Seeking a Request for Equitable Adjustment
A contractor seeking an REA from a New York governmental authority by reason of numerous COs issued by a governmental authority pursuant to a public improvement contract was addressed in Perini Corp v. City of New York, 18 F. Supp. 2d 287 (S.D.N.Y. 1998). Although the Court in Perini ultimately demised the contractor’s REA on the basis of having not complied with strict notice requirements to pursue the REA pursuant to the terms of the underlying contract between the parties, Perini and other legal authorities cited to by Perini court stand for the general principle that an REA can be pursued by a contractor to obtain additional compensation for the issuance by the public project owner of a substantial number (or substantial monetary magnitude) of change orders and/or other unforeseen circumstances which constitute a “cardinal change” to the nature of the scope of work initially contemplated by the parties under the contract. In such an instance, the REA is a mechanism to achieve “equity” for the contractor where the contract provisions itself fails to provide an equitable result, as justice requires.

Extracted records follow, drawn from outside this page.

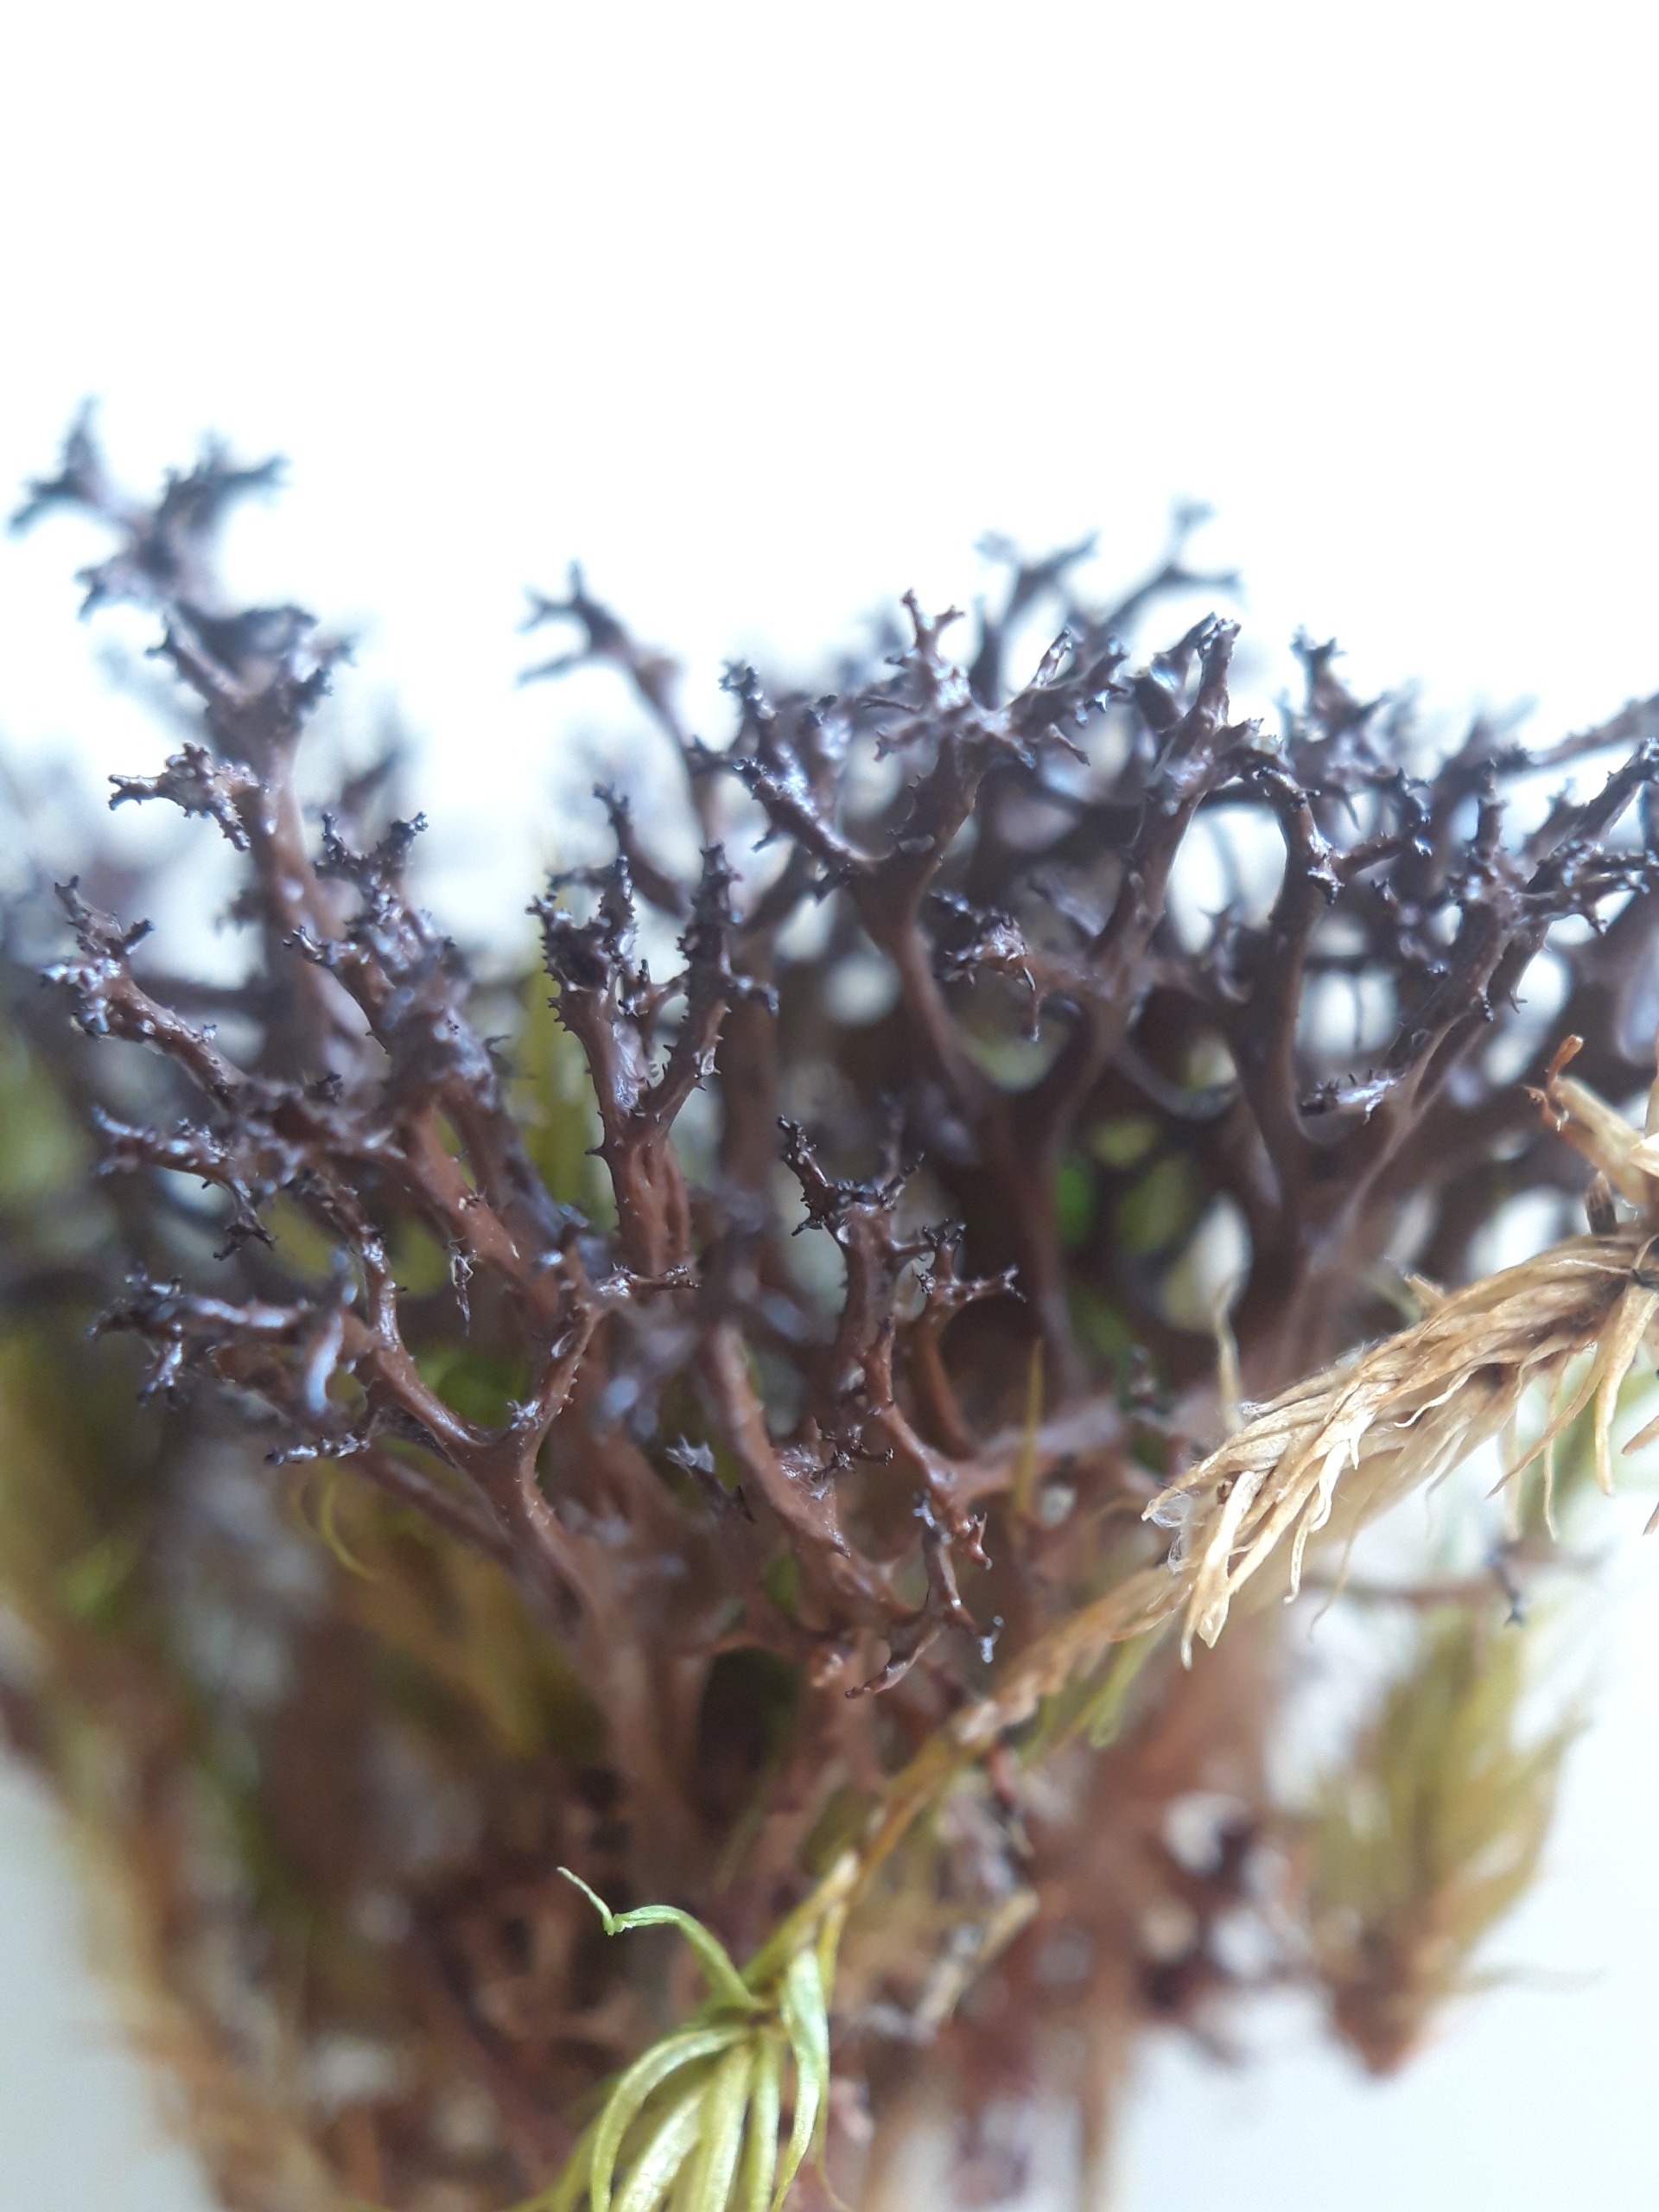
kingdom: Fungi
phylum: Ascomycota
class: Lecanoromycetes
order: Lecanorales
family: Parmeliaceae
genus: Cetraria
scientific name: Cetraria aculeata
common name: Grubet tjørnelav
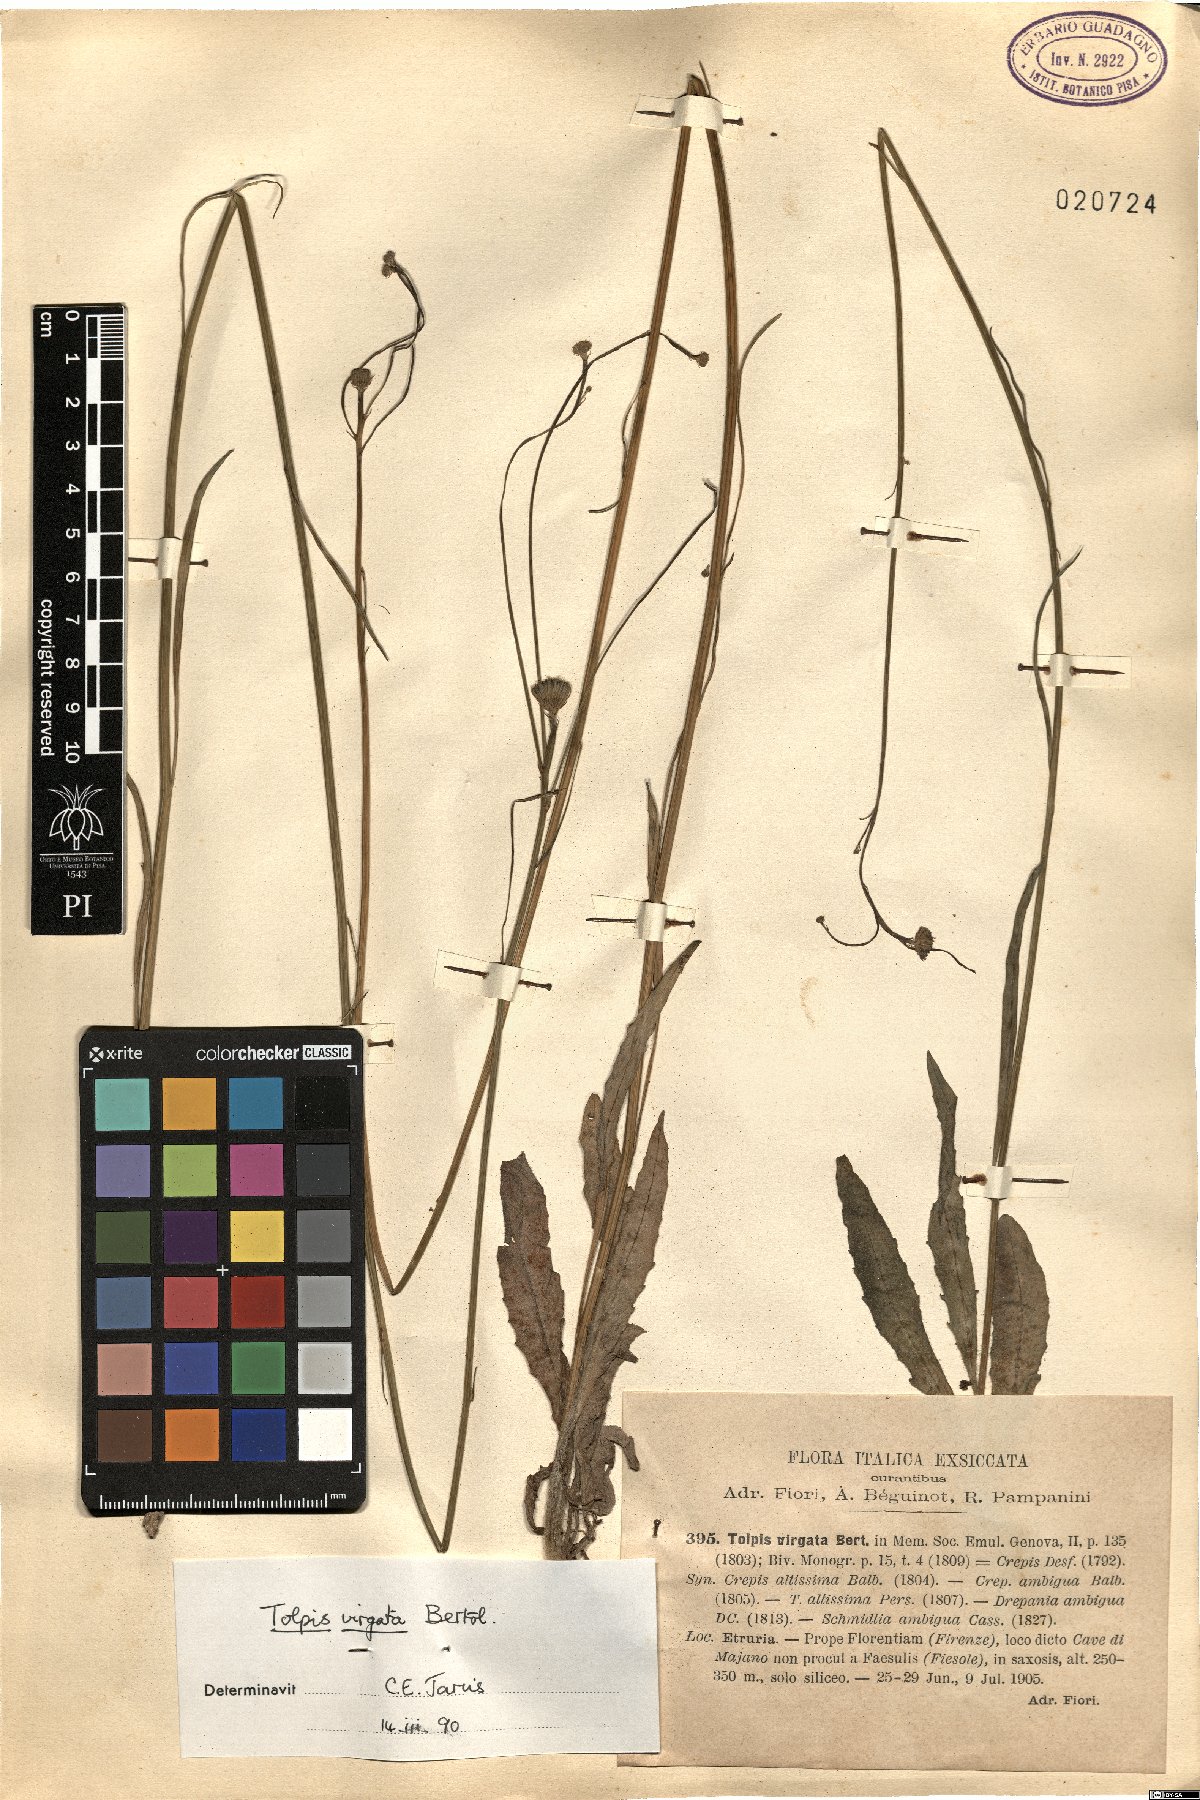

The road map to successfully prosecute on “Impact Claim” under New York law is generally presented by the New York Court of Appeals decision in Corrino-Civetta Construction Corp. v. City of New York, et al., 67 N.Y. 2d 297, 502 N.Y.S. 2d 681 (1986). Corrino-Civetta, despite being decided 30 years ago, is essentially the standard by which an Impact Claim may be pursued on a project located in New York (unless the governing contract provides for its terms to be governed by the laws of a different state). To summarize, the Court of Appeals in Corrino-Civetta held that, even where a contract contains a “no damages for delay” clause, a contractor may nevertheless recover on an “Impact Claim” if the project delays or other circumstances upon which the claim are based were not “reasonably forseeable” at the time the original contract was entered into. To be frank, this is a high threshold for the contractor to meet, and, in many instances, the contractor may have negotiated away its rights to pursue an Impact Claim by entering into one or more change orders during the course of the project which, in essence, release the Owner from such a claim in consideration for the additional monies and/or time extension granted to the Contractor within such change order(s). Nevertheless, Impact Claims remain a viable vehicle to equitably adjust a contractor’s compensation when it has suffered substantial financial harm in performing a project as a result of one or more events or other circumstances which could not have been reasonably contemplated to take place during the course of the project when the original contract was entered into. In addition, Impact Claims appear to be better received and upheld, at least in part, if the parties’ contractual disputes are submitted to binding arbitration, which occurs quite often in the construction industry.